Look through the entries below and extract exactly the lines from the one containing "Youth Programs –" through the one containing "Work with Animals", ends included.

[[ Dataset content open ]]

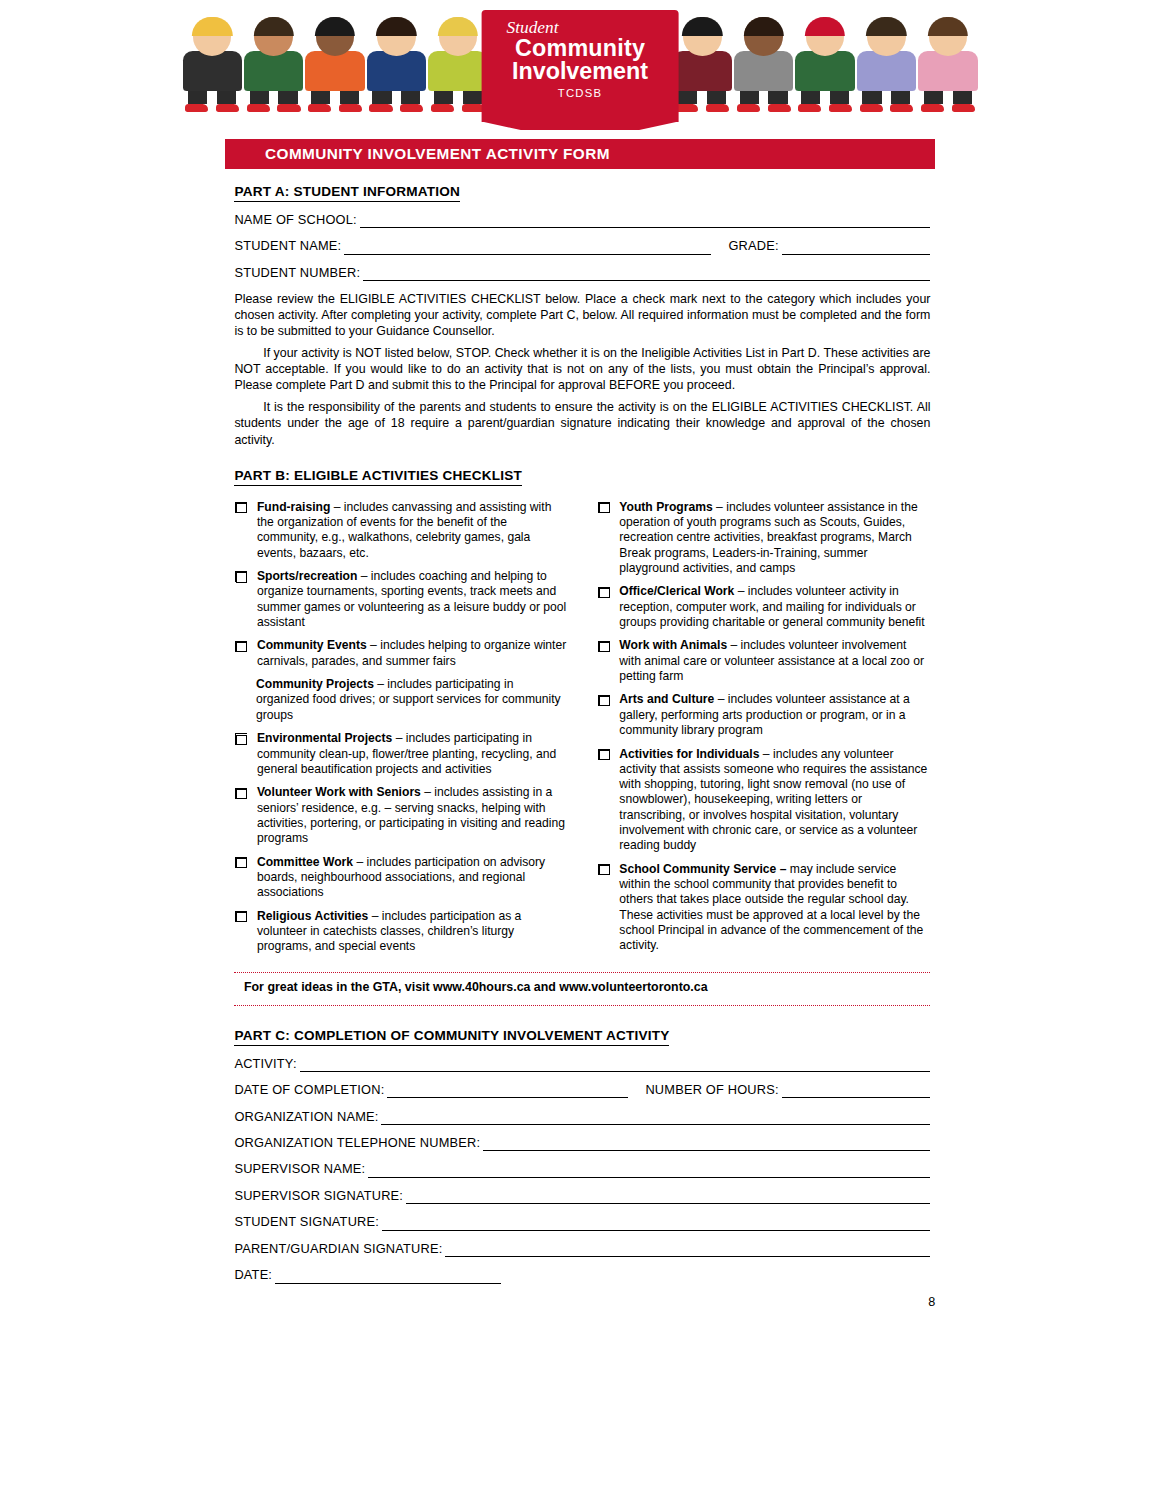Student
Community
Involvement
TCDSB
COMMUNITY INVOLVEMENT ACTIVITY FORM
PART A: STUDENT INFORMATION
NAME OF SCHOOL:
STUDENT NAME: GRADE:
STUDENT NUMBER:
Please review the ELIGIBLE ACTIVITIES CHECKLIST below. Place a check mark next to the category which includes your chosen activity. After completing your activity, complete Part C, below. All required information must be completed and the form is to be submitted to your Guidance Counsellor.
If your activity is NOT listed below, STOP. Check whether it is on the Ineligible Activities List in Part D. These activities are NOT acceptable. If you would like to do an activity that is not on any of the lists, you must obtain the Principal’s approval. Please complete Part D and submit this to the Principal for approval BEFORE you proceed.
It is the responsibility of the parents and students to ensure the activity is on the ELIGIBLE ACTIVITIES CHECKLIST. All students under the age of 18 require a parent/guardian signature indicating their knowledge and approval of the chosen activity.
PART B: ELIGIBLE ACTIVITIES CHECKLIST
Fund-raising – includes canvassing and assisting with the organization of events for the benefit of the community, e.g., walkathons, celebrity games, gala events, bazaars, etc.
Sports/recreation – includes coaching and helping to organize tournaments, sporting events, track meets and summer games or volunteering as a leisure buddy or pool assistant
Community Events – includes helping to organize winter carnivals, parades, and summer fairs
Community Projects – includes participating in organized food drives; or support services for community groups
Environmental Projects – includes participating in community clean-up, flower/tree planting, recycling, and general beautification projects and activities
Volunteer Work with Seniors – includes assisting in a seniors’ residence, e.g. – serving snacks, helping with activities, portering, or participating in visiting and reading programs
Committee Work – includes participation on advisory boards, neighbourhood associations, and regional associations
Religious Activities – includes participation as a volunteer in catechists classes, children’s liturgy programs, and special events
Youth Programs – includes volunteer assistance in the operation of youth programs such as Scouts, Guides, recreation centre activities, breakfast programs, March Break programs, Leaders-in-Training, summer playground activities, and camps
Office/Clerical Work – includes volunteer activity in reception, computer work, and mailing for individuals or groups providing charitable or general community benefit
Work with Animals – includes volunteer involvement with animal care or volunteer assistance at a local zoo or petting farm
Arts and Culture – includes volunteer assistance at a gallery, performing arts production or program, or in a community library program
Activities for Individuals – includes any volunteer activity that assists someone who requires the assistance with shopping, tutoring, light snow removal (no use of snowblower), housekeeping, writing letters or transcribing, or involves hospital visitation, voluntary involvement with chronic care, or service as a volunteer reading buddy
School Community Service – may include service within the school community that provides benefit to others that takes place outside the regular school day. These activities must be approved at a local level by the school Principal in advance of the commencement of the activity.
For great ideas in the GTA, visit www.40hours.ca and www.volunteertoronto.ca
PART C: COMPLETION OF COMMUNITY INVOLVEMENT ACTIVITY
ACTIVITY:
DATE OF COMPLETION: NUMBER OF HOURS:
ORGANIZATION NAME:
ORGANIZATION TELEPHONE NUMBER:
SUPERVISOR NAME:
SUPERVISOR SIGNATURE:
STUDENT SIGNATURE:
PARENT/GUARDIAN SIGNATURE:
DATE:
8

[[ Dataset content closed ]]
[[ Dataset content open ]]

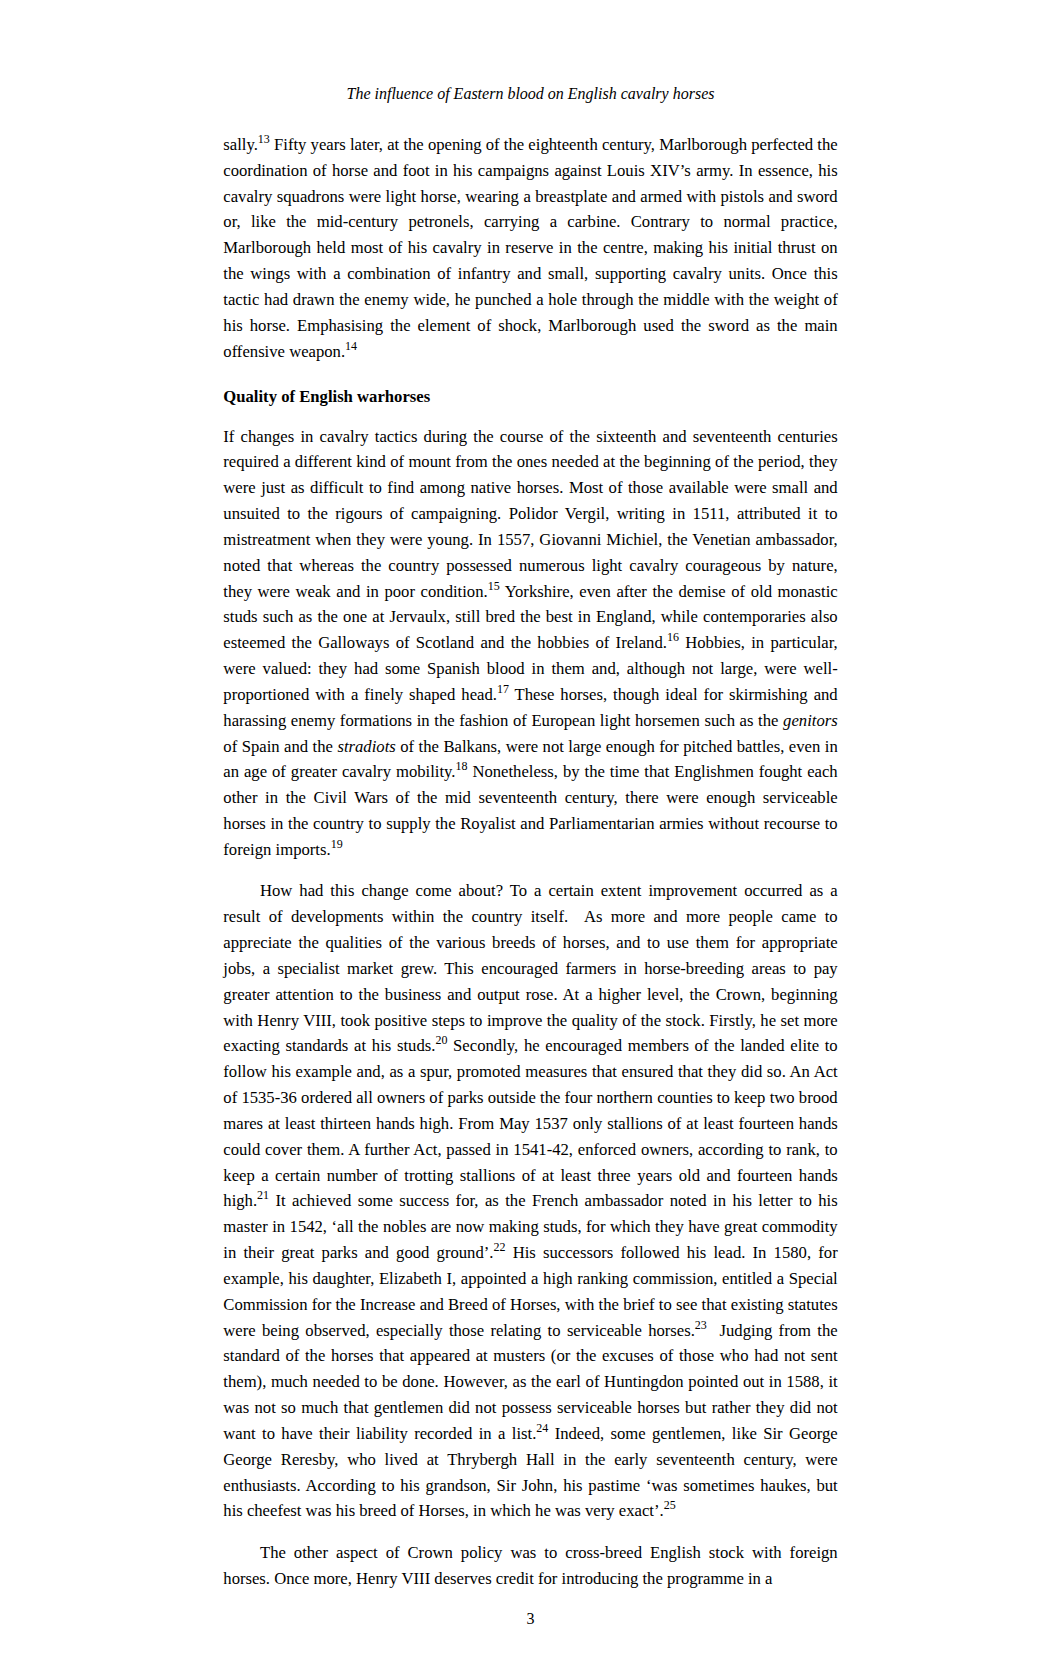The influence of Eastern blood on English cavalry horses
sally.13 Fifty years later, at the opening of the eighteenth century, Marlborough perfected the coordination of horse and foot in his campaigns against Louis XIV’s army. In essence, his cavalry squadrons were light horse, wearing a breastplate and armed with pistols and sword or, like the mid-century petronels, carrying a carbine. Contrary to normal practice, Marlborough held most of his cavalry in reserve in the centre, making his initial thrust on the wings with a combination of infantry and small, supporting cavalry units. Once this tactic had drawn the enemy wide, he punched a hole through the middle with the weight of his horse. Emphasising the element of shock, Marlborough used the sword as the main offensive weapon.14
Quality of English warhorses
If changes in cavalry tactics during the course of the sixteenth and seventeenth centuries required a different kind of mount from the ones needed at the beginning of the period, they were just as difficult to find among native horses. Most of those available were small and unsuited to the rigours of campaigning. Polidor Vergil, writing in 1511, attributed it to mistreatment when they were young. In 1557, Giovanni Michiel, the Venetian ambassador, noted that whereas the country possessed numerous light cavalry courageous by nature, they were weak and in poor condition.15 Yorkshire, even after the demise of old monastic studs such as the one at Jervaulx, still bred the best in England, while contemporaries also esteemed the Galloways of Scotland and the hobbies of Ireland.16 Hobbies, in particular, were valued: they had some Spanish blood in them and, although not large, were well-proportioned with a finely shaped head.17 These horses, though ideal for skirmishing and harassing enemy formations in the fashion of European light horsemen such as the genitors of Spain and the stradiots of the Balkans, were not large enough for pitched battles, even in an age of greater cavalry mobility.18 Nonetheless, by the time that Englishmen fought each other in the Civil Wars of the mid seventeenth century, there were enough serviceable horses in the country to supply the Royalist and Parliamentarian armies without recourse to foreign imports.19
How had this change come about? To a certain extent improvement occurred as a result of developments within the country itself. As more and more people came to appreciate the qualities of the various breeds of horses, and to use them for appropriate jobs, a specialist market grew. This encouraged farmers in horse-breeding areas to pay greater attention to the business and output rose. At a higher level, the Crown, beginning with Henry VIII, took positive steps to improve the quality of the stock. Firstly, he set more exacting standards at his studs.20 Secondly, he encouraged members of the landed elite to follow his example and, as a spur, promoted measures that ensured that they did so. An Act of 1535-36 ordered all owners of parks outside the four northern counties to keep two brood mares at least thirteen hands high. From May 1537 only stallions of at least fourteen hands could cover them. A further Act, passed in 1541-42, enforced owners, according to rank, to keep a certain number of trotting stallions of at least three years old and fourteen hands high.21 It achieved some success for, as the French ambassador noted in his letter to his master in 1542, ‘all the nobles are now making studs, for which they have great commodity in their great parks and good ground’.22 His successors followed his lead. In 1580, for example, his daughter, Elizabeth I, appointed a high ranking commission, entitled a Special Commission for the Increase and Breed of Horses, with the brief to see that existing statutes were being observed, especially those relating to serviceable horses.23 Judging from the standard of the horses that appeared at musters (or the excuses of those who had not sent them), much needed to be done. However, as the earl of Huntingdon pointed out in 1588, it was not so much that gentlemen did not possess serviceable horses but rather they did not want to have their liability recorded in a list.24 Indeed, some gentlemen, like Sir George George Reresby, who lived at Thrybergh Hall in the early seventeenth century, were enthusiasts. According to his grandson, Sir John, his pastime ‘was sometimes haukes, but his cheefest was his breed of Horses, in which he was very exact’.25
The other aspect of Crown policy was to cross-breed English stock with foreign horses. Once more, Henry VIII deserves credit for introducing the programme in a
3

[[ Dataset content closed ]]

## Your solution:
Youth Programs – includes volunteer assistance in the operation of youth programs such as Scouts, Guides, recreation centre activities, breakfast programs, March Break programs, Leaders-in-Training, summer playground activities, and camps
Office/Clerical Work – includes volunteer activity in reception, computer work, and mailing for individuals or groups providing charitable or general community benefit
Work with Animals – includes volunteer involvement with animal care or volunteer assistance at a local zoo or petting farm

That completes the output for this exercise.